Work to complete
Find the word "llamadas" below. Copy each line that has it.

Records provided
- - - - -

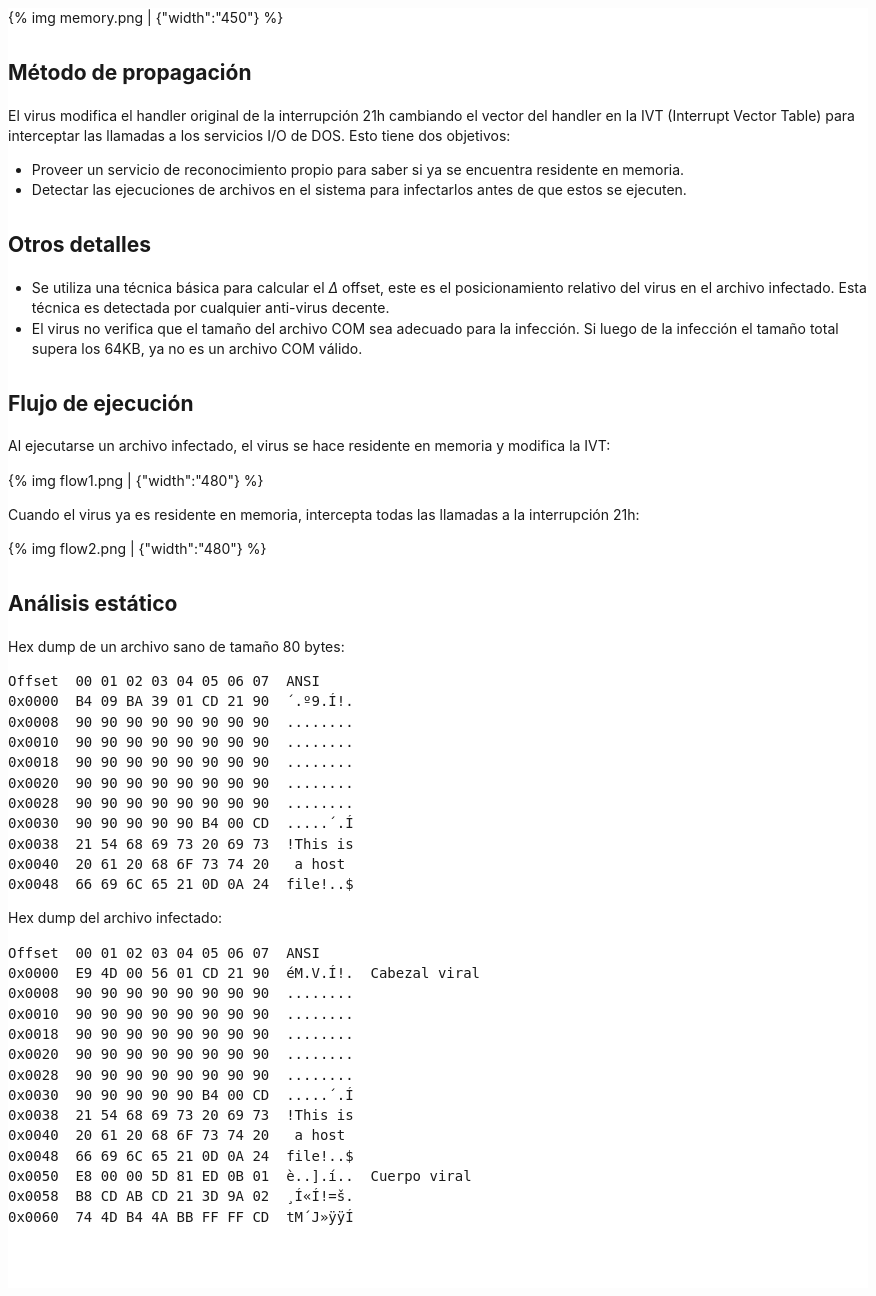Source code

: {% img memory.png | {"width":"450"} %}

## Método de propagación
El virus modifica el handler original de la interrupción 21h cambiando el vector del handler en 
la IVT (Interrupt Vector Table) para interceptar las llamadas a los servicios I/O de DOS. Esto 
tiene dos objetivos:
* Proveer un servicio de reconocimiento propio para saber si ya se encuentra residente en memoria.
* Detectar las ejecuciones de archivos en el sistema para infectarlos antes de que estos se ejecuten.

## Otros detalles
* Se utiliza una técnica básica para calcular el $\Delta$ offset, este es el posicionamiento
  relativo del virus en el archivo infectado. Esta técnica es detectada por cualquier 
  anti-virus decente.
* El virus no verifica que el tamaño del archivo COM sea adecuado para la infección. Si luego 
  de la infección el tamaño total supera los 64KB, ya no es un archivo COM válido.

## Flujo de ejecución
Al ejecutarse un archivo infectado, el virus se hace residente en memoria y modifica la IVT:

{% img flow1.png | {"width":"480"} %}

Cuando el virus ya es residente en memoria, intercepta todas las llamadas a la interrupción 21h:

{% img flow2.png | {"width":"480"} %}

## Análisis estático
Hex dump de un archivo sano de tamaño 80 bytes:

<pre class="ovf">
<span>Offset  00 01 02 03 04 05 06 07  ANSI</span>
<span>0x0000</span>  <span>B4 09 BA 39 01 CD 21 90</span>  <span>´.º9.Í!.</span>
<span>0x0008</span>  <span>90 90 90 90 90 90 90 90</span>  <span>........</span>
<span>0x0010</span>  <span>90 90 90 90 90 90 90 90</span>  <span>........</span>
<span>0x0018</span>  <span>90 90 90 90 90 90 90 90</span>  <span>........</span>
<span>0x0020</span>  <span>90 90 90 90 90 90 90 90</span>  <span>........</span>
<span>0x0028</span>  <span>90 90 90 90 90 90 90 90</span>  <span>........</span>
<span>0x0030</span>  <span>90 90 90 90 90 B4 00 CD</span>  <span>.....´.Í</span>
<span>0x0038</span>  <span>21 54 68 69 73 20 69 73</span>  <span>!This is</span>
<span>0x0040</span>  <span>20 61 20 68 6F 73 74 20</span>  <span> a host </span>
<span>0x0048</span>  <span>66 69 6C 65 21 0D 0A 24</span>  <span>file!..$</span>
</pre>

Hex dump del archivo infectado:

<pre class="ovf">
<span>Offset  00 01 02 03 04 05 06 07  ANSI</span>
<span>0x0000</span>  <span class="vs">E9 4D 00 56</span> <span>01 CD 21 90</span>  <span class="vs">éM.V</span><span>.Í!.</span>  Cabezal viral
<span>0x0008</span>  <span>90 90 90 90 90 90 90 90</span>  <span>........</span>
<span>0x0010</span>  <span>90 90 90 90 90 90 90 90</span>  <span>........</span>
<span>0x0018</span>  <span>90 90 90 90 90 90 90 90</span>  <span>........</span>
<span>0x0020</span>  <span>90 90 90 90 90 90 90 90</span>  <span>........</span>
<span>0x0028</span>  <span>90 90 90 90 90 90 90 90</span>  <span>........</span>
<span>0x0030</span>  <span>90 90 90 90 90 B4 00 CD</span>  <span>.....´.Í</span>
<span>0x0038</span>  <span>21 54 68 69 73 20 69 73</span>  <span>!This is</span>
<span>0x0040</span>  <span>20 61 20 68 6F 73 74 20</span>  <span> a host </span>
<span>0x0048</span>  <span>66 69 6C 65 21 0D 0A 24</span>  <span>file!..$</span>
<span>0x0050</span>  <span class="vs">E8 00 00 5D 81 ED 0B 01</span>  <span class="vs">è..].í..</span>  Cuerpo viral
<span>0x0058</span>  <span class="vs">B8 CD AB CD 21 3D 9A 02</span>  <span class="vs">¸Í«Í!=š.</span>
<span>0x0060</span>  <span class="vs">74 4D B4 4A BB FF FF CD</span>  <span class="vs">tM´J»ÿÿÍ</span>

- - - - -

Result below
la IVT (Interrupt Vector Table) para interceptar las llamadas a los servicios I/O de DOS. Esto 
Cuando el virus ya es residente en memoria, intercepta todas las llamadas a la interrupción 21h:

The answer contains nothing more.